Kimberly M. Blaeser (born 1955) is a Native American poet and writer enrolled in the White Earth Band of the Minnesota Chippewa Tribe. She was the Wisconsin Poet Laureate 2015–16.

==Background==
Kimberly Blaeser was born in 1955 in Billings, Montana. Being of German and Anishinaabe Heritage, she grew up the White Earth reservation. In 2024 she will take up an appointment as the Lois and Willard Mackey Chair in Creative Writing at Beloit College.

==Career==
Blaeser was named Wisconsin Poet Laureate for 2015–2016 on January 7, 2015, by the Wisconsin Poet Laureate Commission. She resides in rural Lyons Township, Wisconsin. Blaeser works as Professor of English at the University of Wisconsin–Milwaukee, where she teaches Creative Writing, Native American Literature, and American Nature Writing.
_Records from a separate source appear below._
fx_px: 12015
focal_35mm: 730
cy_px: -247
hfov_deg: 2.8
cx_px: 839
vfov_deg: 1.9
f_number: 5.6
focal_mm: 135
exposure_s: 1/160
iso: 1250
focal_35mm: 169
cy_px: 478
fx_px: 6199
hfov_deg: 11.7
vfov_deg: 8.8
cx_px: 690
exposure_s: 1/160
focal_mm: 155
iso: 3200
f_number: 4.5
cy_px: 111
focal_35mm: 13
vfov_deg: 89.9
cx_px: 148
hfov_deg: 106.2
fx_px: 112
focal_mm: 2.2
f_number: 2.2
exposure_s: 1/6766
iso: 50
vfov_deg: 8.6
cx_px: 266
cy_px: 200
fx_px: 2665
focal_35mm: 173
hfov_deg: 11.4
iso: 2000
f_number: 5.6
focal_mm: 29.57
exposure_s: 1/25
Her first book of poetry, Trailing You, was awarded the 1993 Diane Decorah First Book Award from the Native Writers' Circle of the Americas, and she was the first critic to publish a book-length study of the fiction of her fellow White Earth Ojibwe writer, Gerald Vizenor. Her work is widely anthologized and has been translated into several languages, including Spanish, Norwegian, Indonesian, and Anishinaabemowin. Blaeser has performed her poetry around the globe, having given readings of creative work at over two hundred different venues in a dozen different countries, including performances at the Borobudur Temple in Indonesia and in a Fire-Ceremony at the Borderlands Museum Grounds in arctic Norway.
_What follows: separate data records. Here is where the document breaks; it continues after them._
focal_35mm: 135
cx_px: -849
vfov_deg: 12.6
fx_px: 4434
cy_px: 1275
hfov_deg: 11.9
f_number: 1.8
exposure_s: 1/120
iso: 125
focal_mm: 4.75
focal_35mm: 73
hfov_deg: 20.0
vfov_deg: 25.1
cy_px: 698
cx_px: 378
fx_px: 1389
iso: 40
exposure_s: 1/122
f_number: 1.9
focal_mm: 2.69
Blaeser is active in service to literature, the arts, and social justice. She currently serves on the editorial board for the American Indian Lives series of the University of Nebraska Press, and for the Native American Series of Michigan State University Press. She has served on the advisory board for the Sequoyah Research Center and Native American Press Archives, on the Poetry Fellowship Panel for the National Endowment of the Arts, and has been a member of the Native American Alumni Board for the University of Notre Dame. Most recently, Blaeser initiated the Milwaukee Native American Literary Cooperative which helped to bring 75 Native American writers to Milwaukee for the 20th Anniversary Returning the Gift Festival of Native Writers and Storytellers in 2012 and continues to sponsor events each year.

==Bibliography==

===Poetry===
- Apprenticed to Justice. Salt Publishing, 2007.
- Trailing You. Greenfield Press, 1994 (First Book Award for Poetry, Native Writers' Circle of the Americas)
- Absentee Indians and other Poems
- Downwinders
- Learning, At Last
- This Cocoon
- Two Haiku
- Copper Yearning. Holy Cow! Press, 2019.

===Literary criticism===
- "On Mapping and Urban Shamans", in As We Are Now: Mixblood Essays on Race and Identity, edited by William S. Penn. University of California Press, 1997
- Gerald Vizenor: Writing in the Oral Tradition. University of Oklahoma Press, 1996.

===Edited collections===
- Stories Migrating Home. Edited and introduced by Blaeser and including her short story "Fancy Dog Contest." Loonfeather Press, 1999.
- "Like 'Reeds through the Ribs of a Basket': Native Women Weaving Stories", in Other Sisterhoods: Literary Theory and U.S. Women of Color, edited by Sandra Kumamoto Stanley. University of Illinois, 1998.
- Native American Literatures: An Encyclopedia of Works, Characters, Authors, and Themes. Kathy J. Whitson, 1999.

===In anthology===
- Ghost Fishing: An Eco-Justice Poetry Anthology, edited by Melissa Tuckey. University of Georgia Press, 2018.
- Thanku: Poems of Gratitude, edited by Miranda Paul, illustrated by Marlena Myles. Millbrook Press, 2019.